In a right angled triangle, the hypotenuse is 20 cm and the other two sides are in the ratio 4 : 3. What are the lengths (in cm) of these two legs of the triangle?

Introduction / Context:
This problem is a standard application of the Pythagoras theorem in a right angled triangle when you are given the hypotenuse and the ratio of the remaining two sides. Such questions are very common in aptitude and competitive exams and help you practice working with integer Pythagorean triples.

Given Data / Assumptions:

• The triangle is right angled.
• The hypotenuse has length 20 cm.
• The other two sides (legs) are in the ratio 4 : 3.
• Let the legs be 4k cm and 3k cm for some positive real number k.
• We use the Pythagoras theorem: (leg1)^2 + (leg2)^2 = (hypotenuse)^2.

Concept / Approach:
Whenever the ratio of the legs is given, a very efficient way is to express the unknown sides in terms of a common factor k. Then, apply the Pythagoras theorem and solve for k. Once k is known, you immediately get the exact lengths of the legs. Here, the ratio 4 : 3 hints at a scaled version of the classic 3 4 5 Pythagorean triple.

Step-by-Step Solution:
Step 1: Let the two legs be 4k cm and 3k cm. Step 2: Apply Pythagoras theorem: (4k)^2 + (3k)^2 = 20^2. Step 3: Compute the squares: 16k^2 + 9k^2 = 25k^2. Step 4: Set 25k^2 = 400 (since 20^2 = 400). Step 5: Divide both sides by 25: k^2 = 400 / 25 = 16. Step 6: Take the positive square root (lengths are positive): k = 4. Step 7: Therefore, the legs are 4k = 4 * 4 = 16 cm and 3k = 3 * 4 = 12 cm.

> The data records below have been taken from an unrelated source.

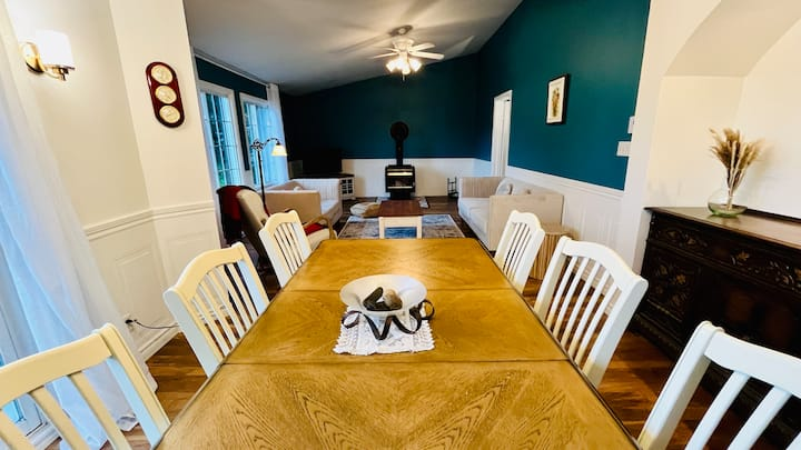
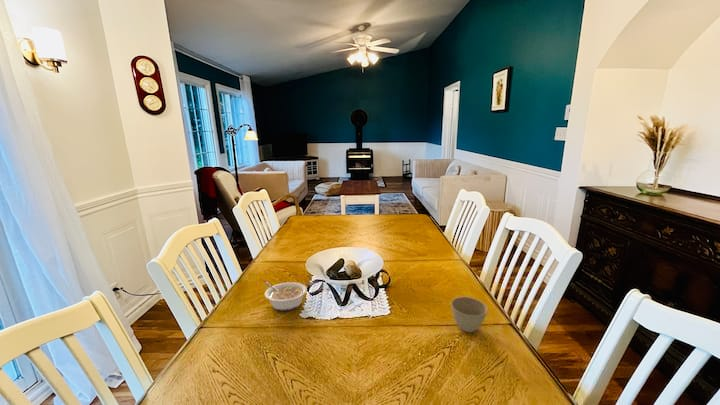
+ flower pot [450,296,488,333]
+ legume [263,281,308,312]
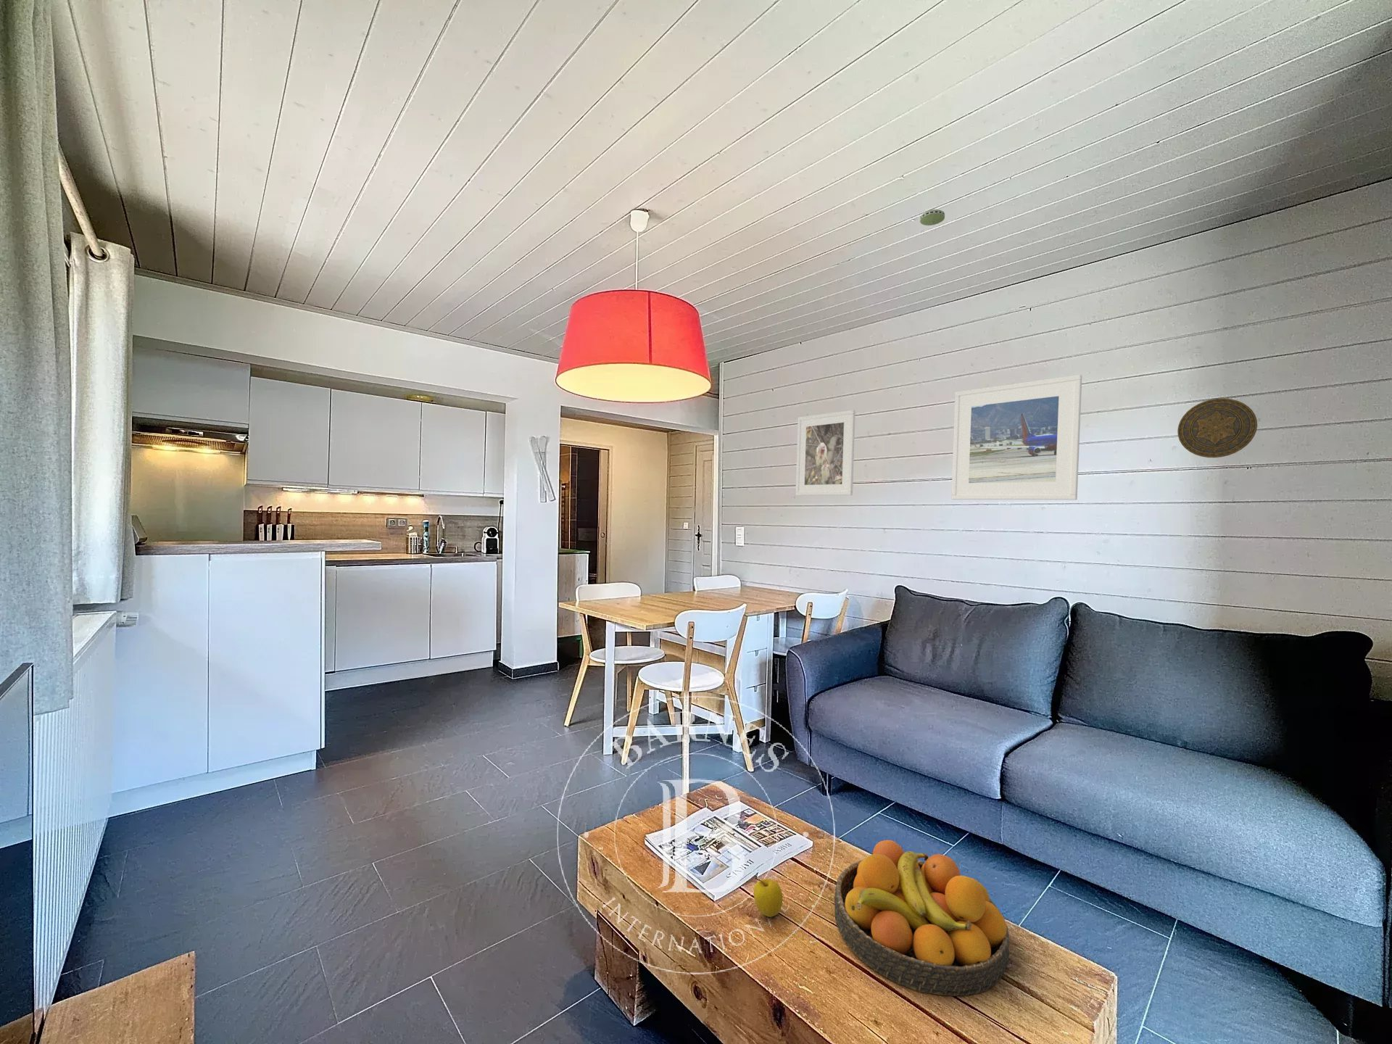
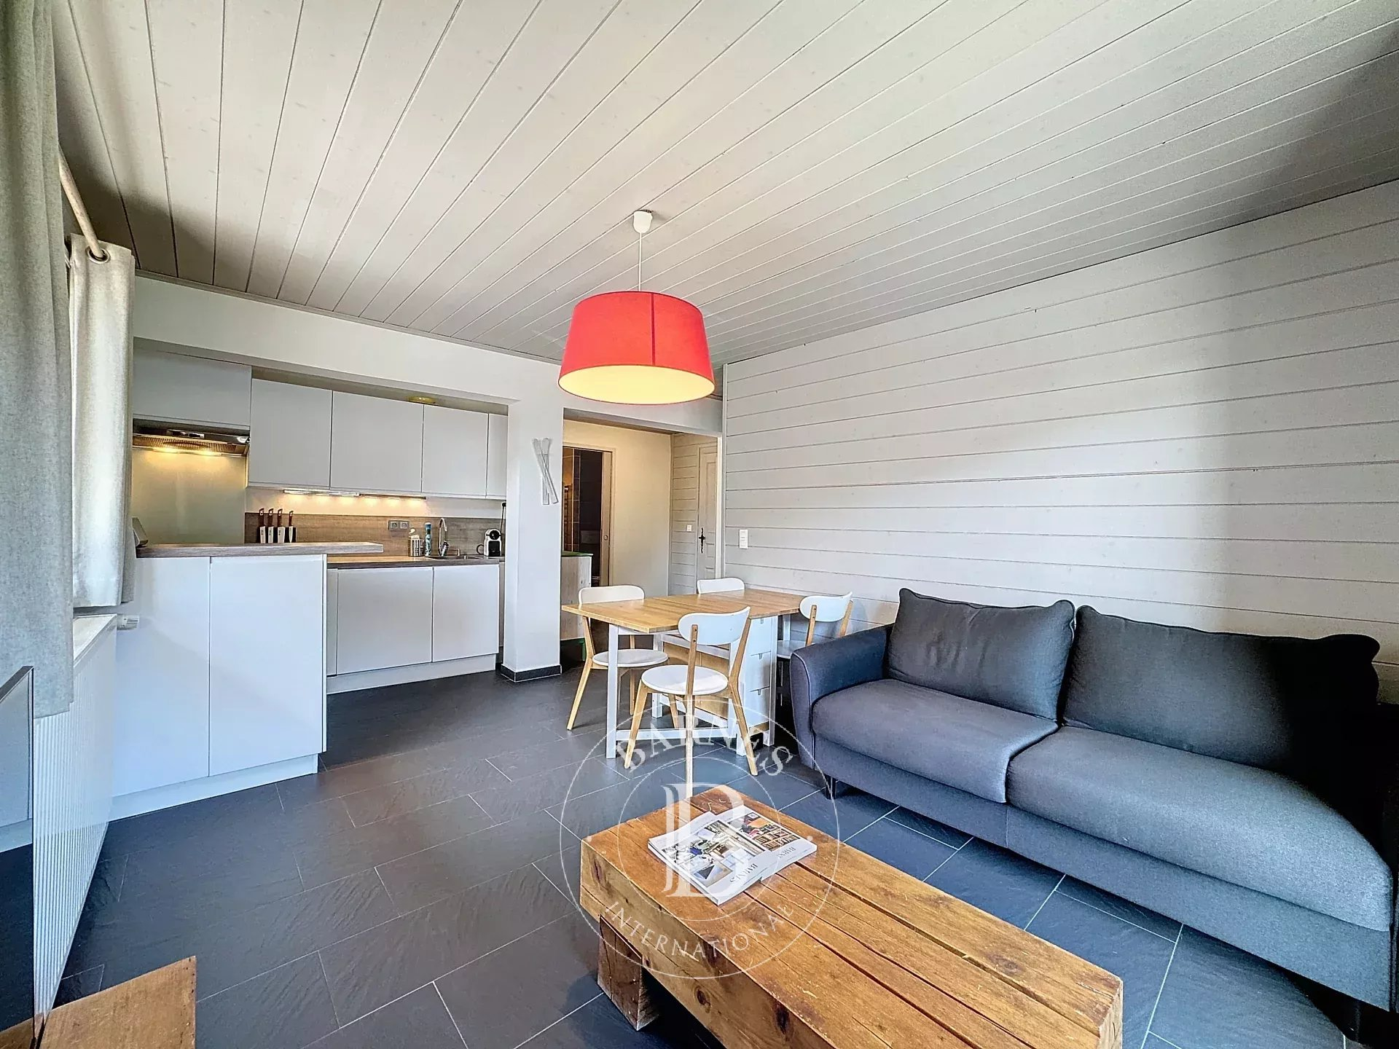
- fruit bowl [834,840,1011,997]
- smoke detector [920,208,946,226]
- decorative plate [1177,397,1258,458]
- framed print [795,410,856,496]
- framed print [950,374,1083,501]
- apple [753,878,784,918]
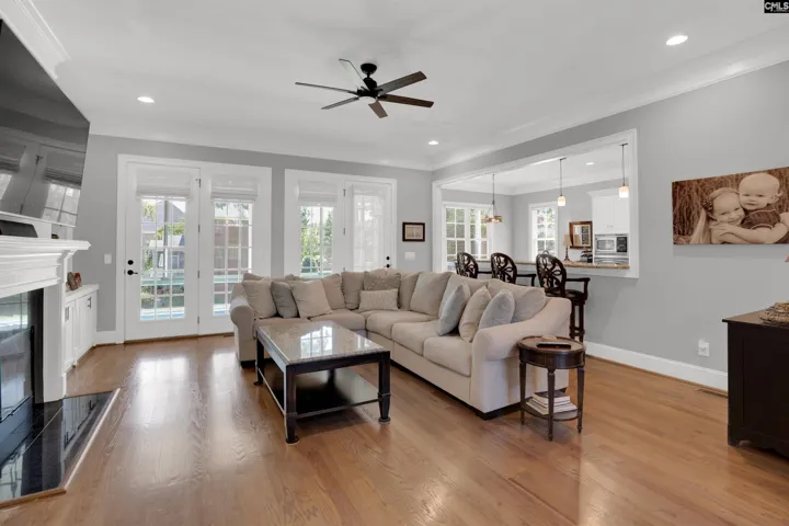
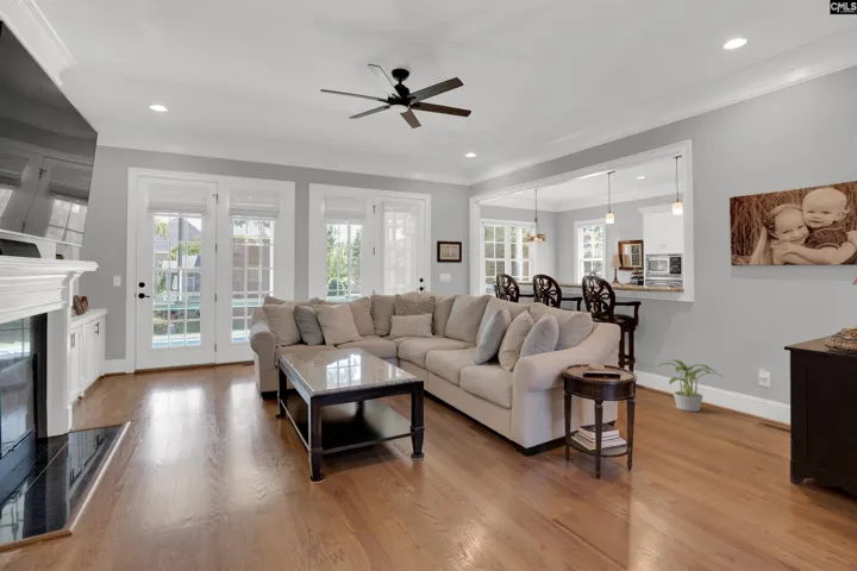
+ potted plant [656,358,722,413]
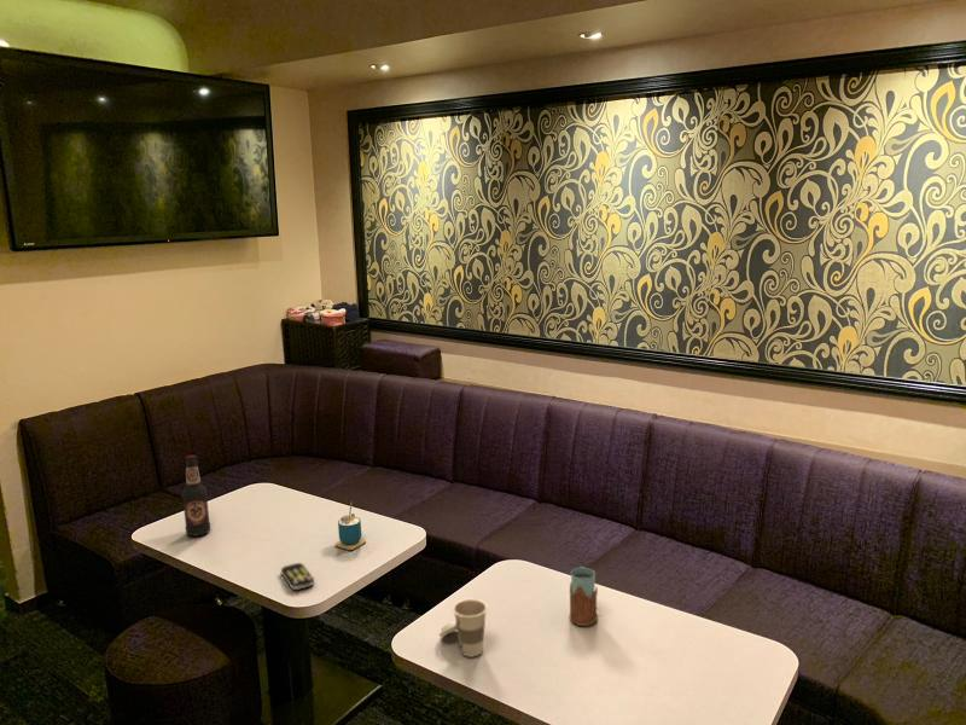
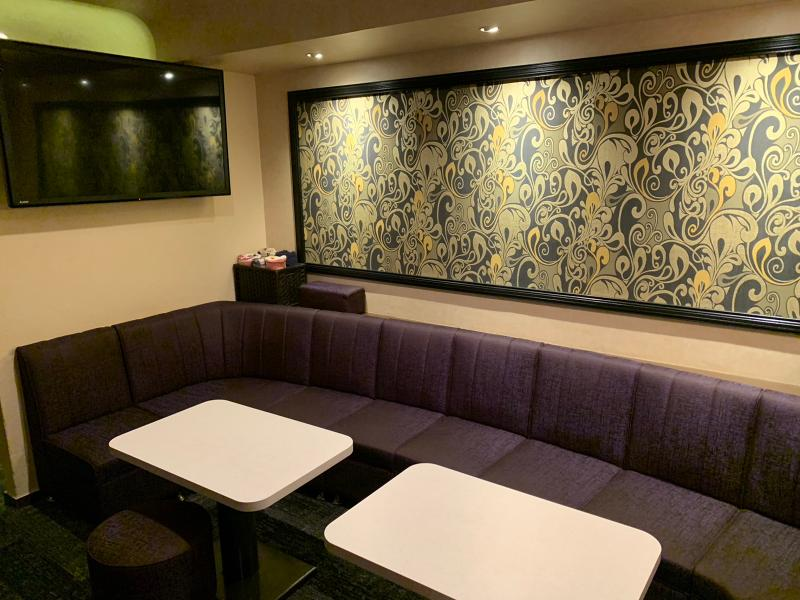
- cup [438,598,489,657]
- remote control [280,562,315,591]
- drinking glass [569,567,599,627]
- cup [334,501,367,551]
- bottle [181,454,211,538]
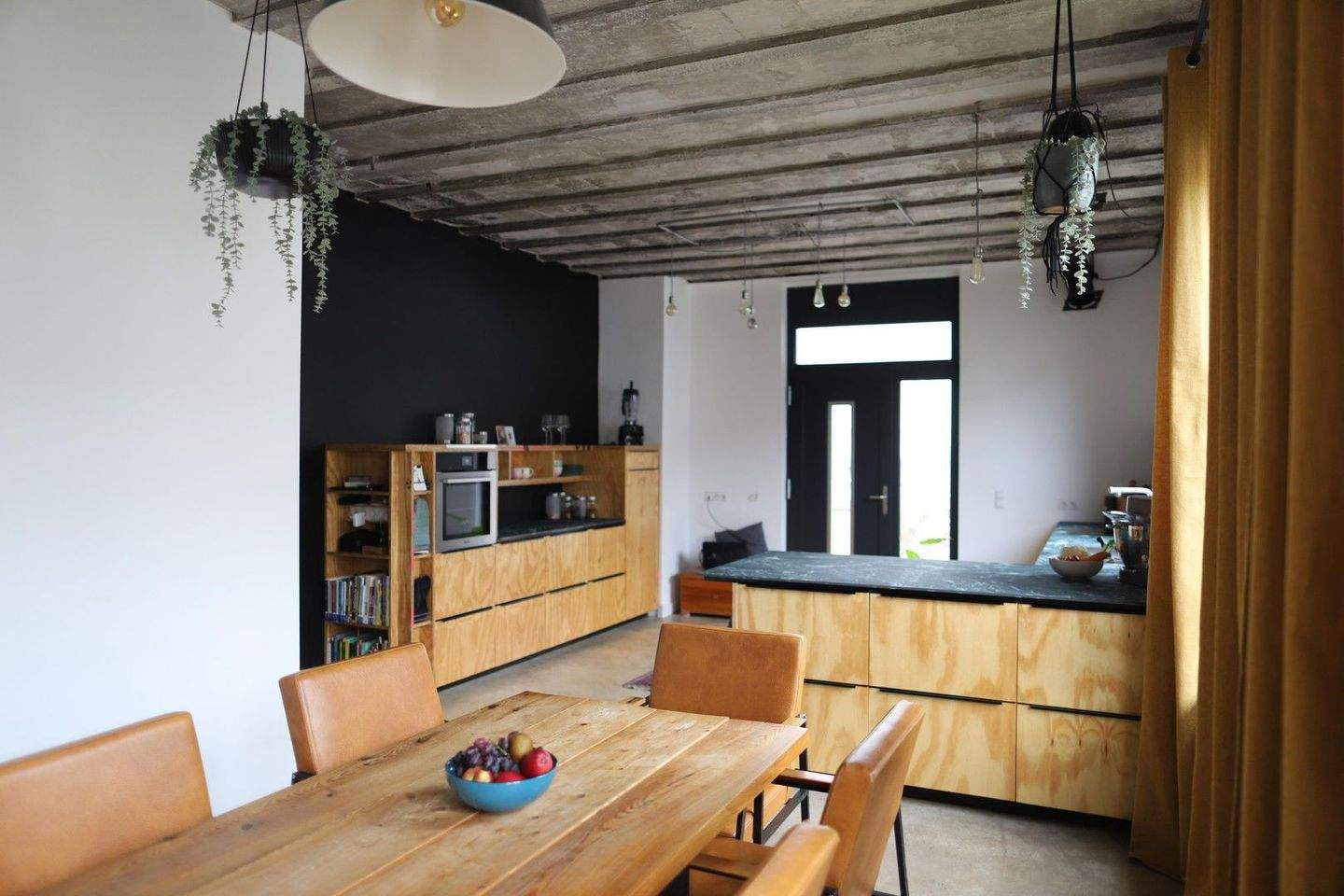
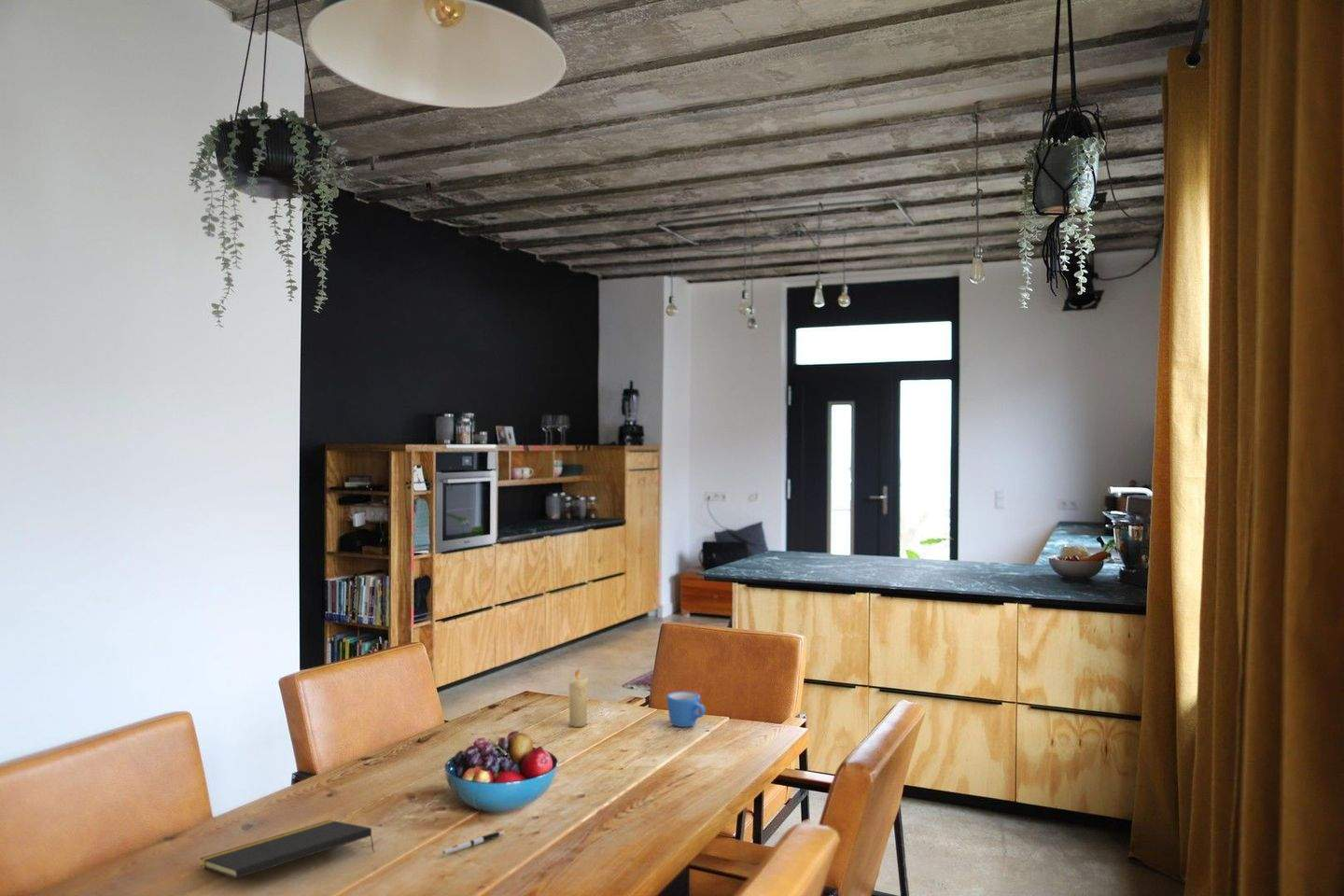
+ mug [665,691,707,728]
+ notepad [199,819,375,879]
+ candle [567,667,589,728]
+ pen [441,830,507,855]
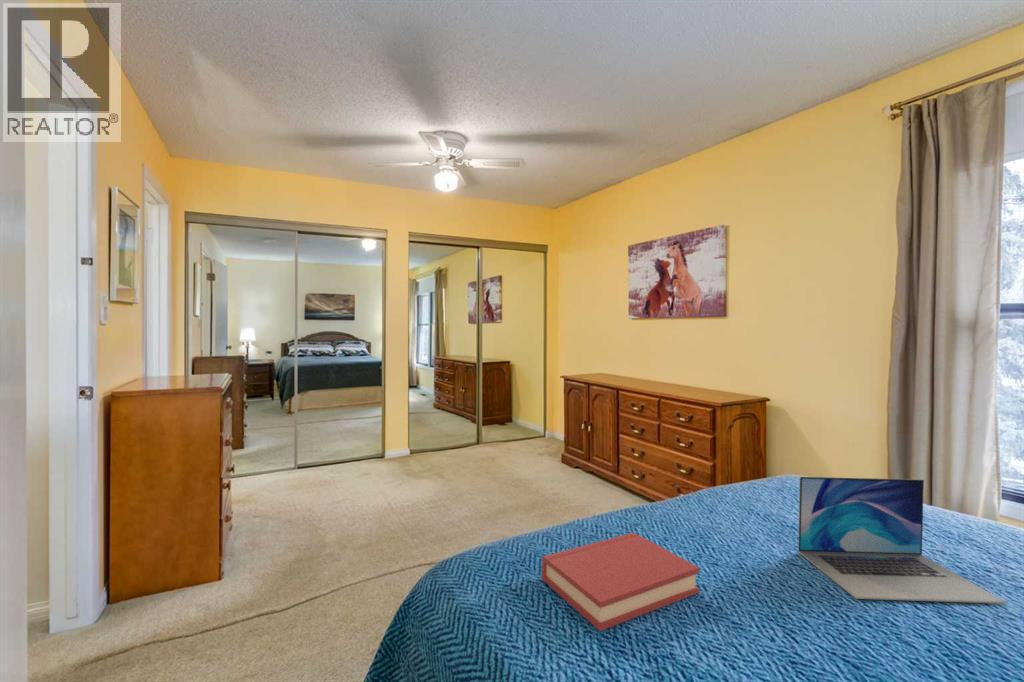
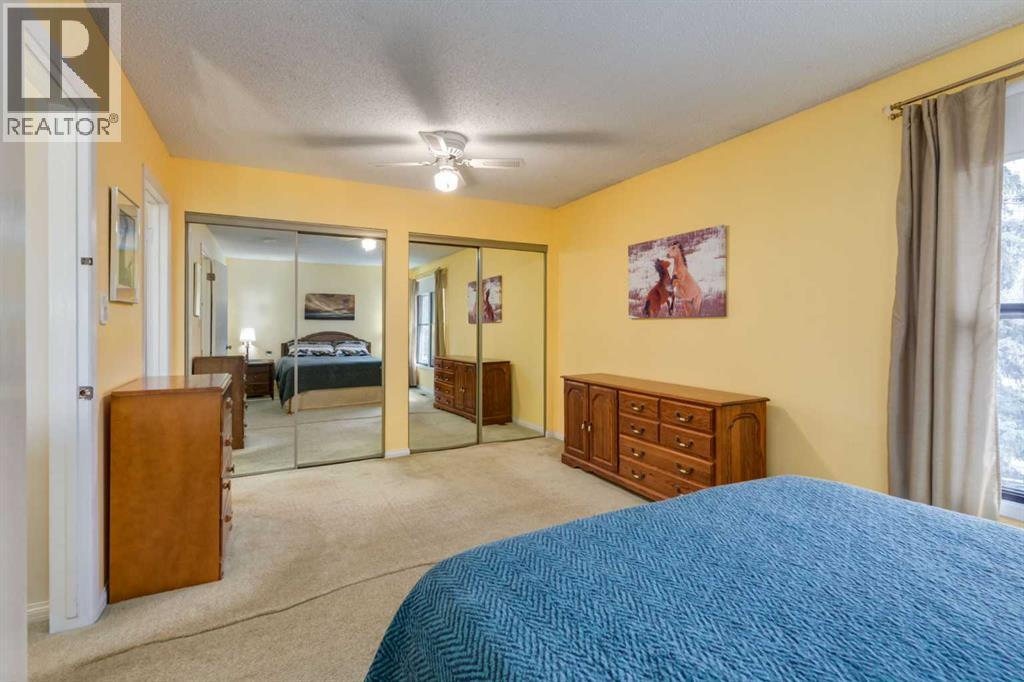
- hardback book [541,531,700,632]
- laptop [797,476,1007,605]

Verification / Alternative check:
Check the Pythagorean relation with the found lengths: 16^2 + 12^2 = 256 + 144 = 400, and the hypotenuse squared is 20^2 = 400. The equality holds exactly, so 16 cm and 12 cm are consistent. Also, the ratio 16 : 12 simplifies to 4 : 3, matching the given ratio of the legs.

Why Other Options Are Wrong:
4 cm and 3 cm, 8 cm and 6 cm, and 12 cm and 9 cm all keep the 4 : 3 ratio but do not satisfy the Pythagoras theorem with hypotenuse 20 cm. For each of these, the sum of squares of the legs is not 400. The pair 10 cm and 8 cm does not even preserve the 4 : 3 ratio and also fails the Pythagorean condition for hypotenuse 20 cm.

Common Pitfalls:
A frequent mistake is to scale a known triple incorrectly or to forget to square the scaling factor when checking the Pythagoras relation. Another error is to choose numbers in the correct ratio but not check whether they fit the given hypotenuse. Always use (leg1)^2 + (leg2)^2 = hypotenuse^2 to confirm the final pair of sides.

Final Answer:
The two legs of the triangle are 16 cm and 12 cm.